Oswald Marsh (26 October 1880 - 4 August 1951) was a London stamp dealer who specialised in cut-outs. Many Marsh covers have addresses created using addressograph plates. Oswald Marsh was not related to Victor Marsh.

== Stamp dealing ==
Born in Belfast, into a Quaker family, his father Joseph Chandler Marsh, born in Surrey, was an architect practicing in Belfast. Marsh moved to London around 1900 where he had several addresses in the suburb of Norwood. He also briefly had offices at 1 Exeter Street, London W1, around 1914. Marsh appears to have started his stamp business some time after 1900. He is thanked in the preface to Herbert L'Estrange Ewen's Priced Catalogue of the Unadhesive Postage Stamps of the UK 1840-1905 which was published in 1905 and was well established enough to publish a book by W.H. Bertram Poole in 1906. Marsh and Ewen must have been well known to each other as Norwood stamp dealers who both had an interest in "unadhesive stamps", or cut-outs as they are now known.

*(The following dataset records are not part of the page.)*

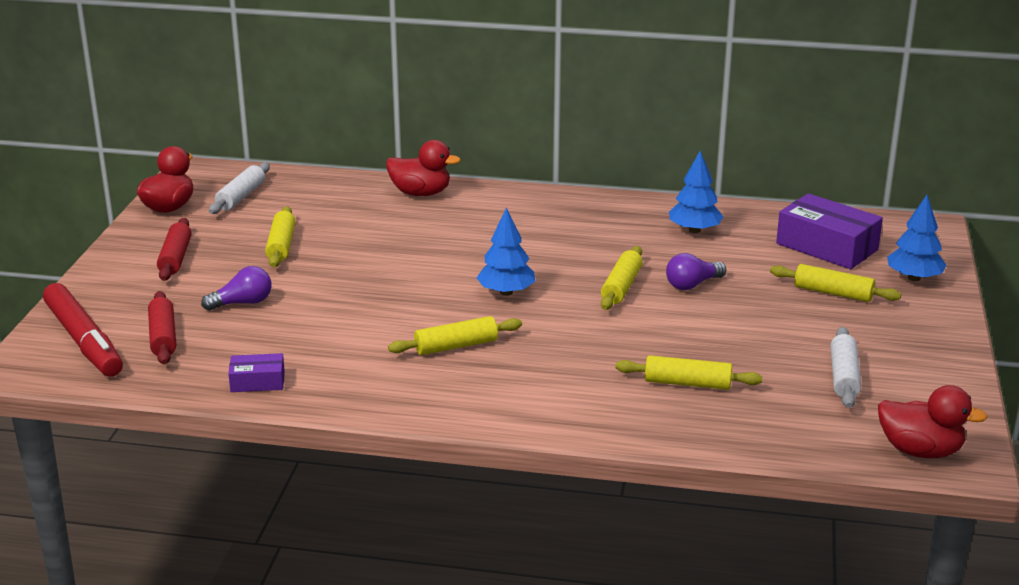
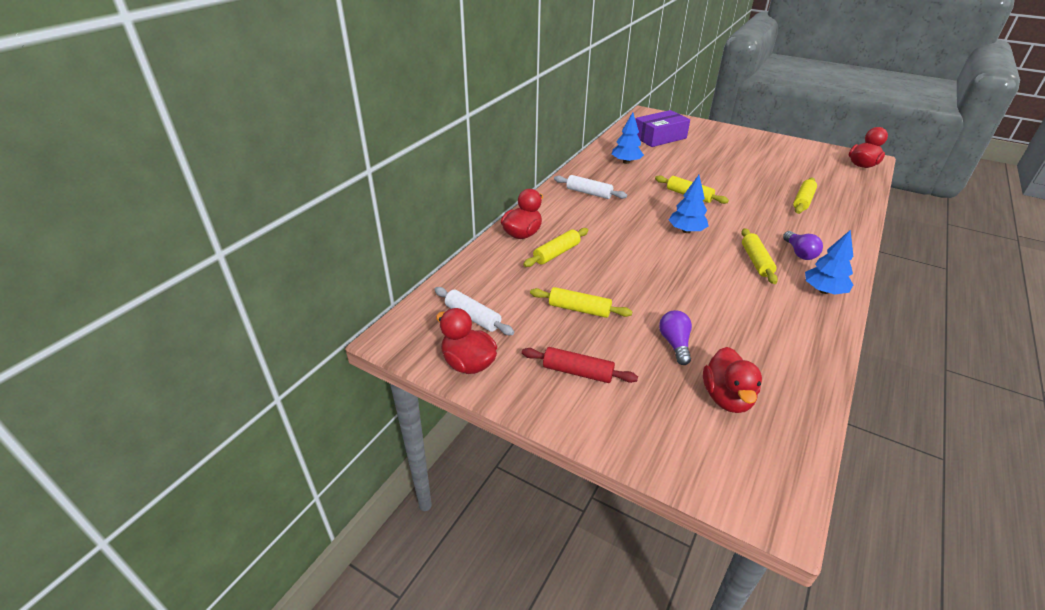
camera: 70 degrees left, 10 degrees up
(84, 341) = (728, 453): red marker -> none
(163, 337) = (727, 398): red rolling pin -> red duck
(257, 382) = (804, 354): purple box -> none
(692, 284) = (692, 176): purple light bulb -> purple light bulb (799, 253)
(833, 293) = (710, 147): yellow rolling pin -> yellow rolling pin (556, 253)
(843, 376) = (795, 164): white rolling pin -> white rolling pin (589, 193)
(914, 278) = (699, 128): blue tree -> blue tree (823, 291)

Marsh specialised in British and Commonwealth stamps, controls, and cut-outs from British postal stationery which adorned much of his outgoing mail. He also ran a new issue service.

== Organised philately ==
Marsh was a life member of the Fiscal Philatelic Society.

== Books and journals ==
Marsh produced several journals, including Marsh's Monthly Offers from 1910, Marsh's Weekly Circular (1908 to 1921) which was renamed Marsh's Weekly Philatelist in 1914 and Marsh's Colonial Philatelist from 1928.

As publisher, Marsh also produced The Postage Stamps of the Seychelles by W.H. Bertram Poole in 1906 and Sam Buckley's Marginal Varieties of the Edwardian Stamps of Great Britain, 1902-1912 in 1912.

Marsh also acquired the business of Errington & Martin, trade binders and producers of stamp albums.

== Death ==
Marsh continued in business until his death in 1951, after which it was taken over by his son Herbert and daughter. The stock was eventually dispersed through a series of sales continuing up to 2008.

Oswald's obituary was published in The Philatelic Journal, July/September 1951, p. 66.

== Publications ==
- Oswald Marsh's Priced Catalogue of King George Controls. Norwood, 1918.